Source extract:

# Rough Idle



## CT_Nismo (Dec 25, 2005)

I have a 90 max that just received a new replacement fuel injector. The car runs fine at road speeds. But it exhibits a rough idle. Not enough to stall the car but very noticable. Any ideas?


----------



## DonaldHays (Jul 22, 2004)

All the basic items need to be done on the car if you haven’t already done them; here is the list to get started with.

(1)	Plugs and wires
(2)	Air filter
(3)	Fuel filter
(4)	Cap and rotor
(5)	Coolant system flush
(6)	Transmission service, if you have records of it being done before (otherwise if no records might risk killing the transmission if it hasn’t been kept up on service)
(7)	Flush the power steering and brake fluid as well also
(8)	Clean the air box out if there is any loose debris in it, will get stuck to the air filter and will in turn make the car run weird
(9)	Run some “GOOD fuel injection cleaner thru it” not the cheap 99 cent stuff that’s almost water.

Once you get that stuff done if it hasn’t been done, you should see a big difference from how the car runs now. 

If none of the list above helps or seems to help, start checking the vacuum lines for leaks, check the pcv valve, have a fuel pressure test ran on the car (fuel pump going bad maybe, but should be at higher speeds if that’s the case and not at lower speeds)

Extracted records:
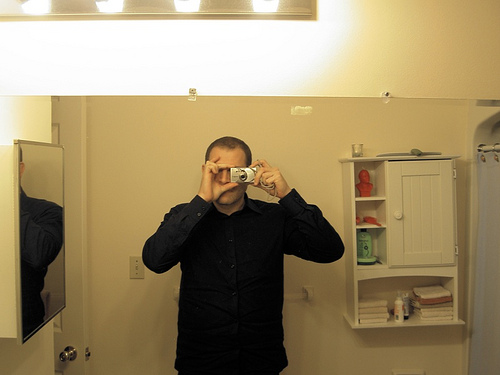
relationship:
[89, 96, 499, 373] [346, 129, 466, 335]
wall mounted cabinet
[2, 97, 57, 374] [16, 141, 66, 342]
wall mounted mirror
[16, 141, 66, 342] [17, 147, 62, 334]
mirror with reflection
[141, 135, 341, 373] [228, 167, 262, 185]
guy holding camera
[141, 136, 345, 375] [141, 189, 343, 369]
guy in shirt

...

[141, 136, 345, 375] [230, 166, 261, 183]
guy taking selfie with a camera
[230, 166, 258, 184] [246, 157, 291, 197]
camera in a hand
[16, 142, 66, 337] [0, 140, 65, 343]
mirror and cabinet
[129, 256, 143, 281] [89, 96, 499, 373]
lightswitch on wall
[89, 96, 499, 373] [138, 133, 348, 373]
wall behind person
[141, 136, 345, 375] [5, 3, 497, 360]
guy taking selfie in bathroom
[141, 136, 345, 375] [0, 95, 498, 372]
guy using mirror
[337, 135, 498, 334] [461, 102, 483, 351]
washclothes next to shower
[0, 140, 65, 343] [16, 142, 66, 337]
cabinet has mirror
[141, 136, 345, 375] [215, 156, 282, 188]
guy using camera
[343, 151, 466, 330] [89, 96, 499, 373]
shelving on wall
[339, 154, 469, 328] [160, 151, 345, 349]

Exercise details: Reproduce the rough idle thread word for word, from start to finish. The lines were drawn from a separate source.

Exercise response:
# Rough Idle



## CT_Nismo (Dec 25, 2005)

I have a 90 max that just received a new replacement fuel injector. The car runs fine at road speeds. But it exhibits a rough idle. Not enough to stall the car but very noticable. Any ideas?


----------



## DonaldHays (Jul 22, 2004)

All the basic items need to be done on the car if you haven’t already done them; here is the list to get started with.

(1)	Plugs and wires
(2)	Air filter
(3)	Fuel filter
(4)	Cap and rotor
(5)	Coolant system flush
(6)	Transmission service, if you have records of it being done before (otherwise if no records might risk killing the transmission if it hasn’t been kept up on service)
(7)	Flush the power steering and brake fluid as well also
(8)	Clean the air box out if there is any loose debris in it, will get stuck to the air filter and will in turn make the car run weird
(9)	Run some “GOOD fuel injection cleaner thru it” not the cheap 99 cent stuff that’s almost water.

Once you get that stuff done if it hasn’t been done, you should see a big difference from how the car runs now. 

If none of the list above helps or seems to help, start checking the vacuum lines for leaks, check the pcv valve, have a fuel pressure test ran on the car (fuel pump going bad maybe, but should be at higher speeds if that’s the case and not at lower speeds)